Unlike his father, the third Kim wants to improve the visibility of day-to-day relations with foreign governments, including Western ones. Kim Jong Un's public appearances are incredibly frequent, and they take him from tanning salons to major military parades. Importantly, he is eager to line the front rows of his audiences with foreign ambassadors. Scenes of the leader shaking their hands are later broadcast on TV screens in the capital.

This was the case the day we arrived in Pyongyang, and was the case for the military parades that followed the last rocket launch, in April. Foreign missions in the country are frequently sent invitations for an event an hour or so before it is set to begin. And what was clear from our discussions in Pyongyang is that the regime pays close attention to RSVPs. 

Kim Jong Un's desire for détente with foreign governments may be economically driven. The new regime has reiterated its willingness not only to adopt useful economic models from abroad, but also to enter into new agreements with foreign firms. The exodus of Chinese businesses now openly declaiming North Korea reinforces this trend. Pyongyang may be learning that warm economic relations are difficult to achieve while political ones remain so deeply frayed.

Whatever its motivation, North Korea's enthusiasm for a positive and public relationship with foreign governments creates opportunities and tools for post-launch diplomacy. A condemnatory Security Council resolution with Russian and Chinese "yes" votes rather than abstentions would be a visible and high-level starting point for communicating disapproval. News that suggests Pyongyang is losing old friends quicker than it is making new ones will not sit well with the Kim Jong Un regime.

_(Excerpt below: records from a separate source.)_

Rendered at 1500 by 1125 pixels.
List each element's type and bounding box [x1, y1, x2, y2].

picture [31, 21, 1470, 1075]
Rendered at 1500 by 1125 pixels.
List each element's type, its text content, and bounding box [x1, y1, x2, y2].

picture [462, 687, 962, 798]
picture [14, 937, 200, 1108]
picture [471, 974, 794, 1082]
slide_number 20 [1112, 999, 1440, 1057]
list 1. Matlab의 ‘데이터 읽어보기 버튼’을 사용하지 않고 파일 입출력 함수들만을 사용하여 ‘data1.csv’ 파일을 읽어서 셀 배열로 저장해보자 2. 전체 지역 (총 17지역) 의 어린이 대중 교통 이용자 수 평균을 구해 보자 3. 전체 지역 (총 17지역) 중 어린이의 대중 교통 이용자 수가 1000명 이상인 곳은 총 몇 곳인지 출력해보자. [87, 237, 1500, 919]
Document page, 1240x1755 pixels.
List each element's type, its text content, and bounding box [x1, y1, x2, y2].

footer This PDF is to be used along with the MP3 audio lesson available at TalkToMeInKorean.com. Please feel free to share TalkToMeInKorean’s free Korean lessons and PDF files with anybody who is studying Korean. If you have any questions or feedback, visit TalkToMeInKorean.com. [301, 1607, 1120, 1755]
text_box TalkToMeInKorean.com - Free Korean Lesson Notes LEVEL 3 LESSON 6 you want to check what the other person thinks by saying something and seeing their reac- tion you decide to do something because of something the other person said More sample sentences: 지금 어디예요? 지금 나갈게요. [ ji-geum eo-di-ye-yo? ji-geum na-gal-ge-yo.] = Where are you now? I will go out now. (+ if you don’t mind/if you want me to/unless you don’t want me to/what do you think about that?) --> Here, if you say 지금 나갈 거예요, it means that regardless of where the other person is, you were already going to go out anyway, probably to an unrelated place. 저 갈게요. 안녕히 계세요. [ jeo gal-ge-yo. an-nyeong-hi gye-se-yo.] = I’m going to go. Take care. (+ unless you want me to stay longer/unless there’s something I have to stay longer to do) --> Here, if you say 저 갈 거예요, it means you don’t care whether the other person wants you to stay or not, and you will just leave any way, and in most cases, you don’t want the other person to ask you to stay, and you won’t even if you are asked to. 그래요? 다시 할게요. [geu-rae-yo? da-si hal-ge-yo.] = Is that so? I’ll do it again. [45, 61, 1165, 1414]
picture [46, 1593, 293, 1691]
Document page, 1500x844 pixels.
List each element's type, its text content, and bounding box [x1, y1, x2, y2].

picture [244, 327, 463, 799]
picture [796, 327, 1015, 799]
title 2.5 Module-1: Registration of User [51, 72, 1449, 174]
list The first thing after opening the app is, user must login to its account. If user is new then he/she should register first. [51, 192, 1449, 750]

A second tool exploits Kim Jong Un's preference for an audience composed of international "friends." Nations with missions in the country -- such as the United Kingdom, Germany, China, and Russia -- should do three things: clearly and swiftly condemn North Korea's flagrant violation of Security Council resolutions, if they haven't already; coordinate a unified approach to take face-to-face meetings with North Korean officials; and, for at least some time, reject invitations to major events that appear at their embassies. Despite their assertion that "diplomacy is not a gift," North Korean officials notice boycotts. This is a testament to the fact that sometimes the best way for managing diplomatic crises is to maintain and cautiously leverage open channels.

Discussions with high-level North Koreans can be remarkably frank, yielding insight into one of the least understood countries on Earth. "What did you think of our April satellite launch?" one official questioned. I now have an idea why he was asking.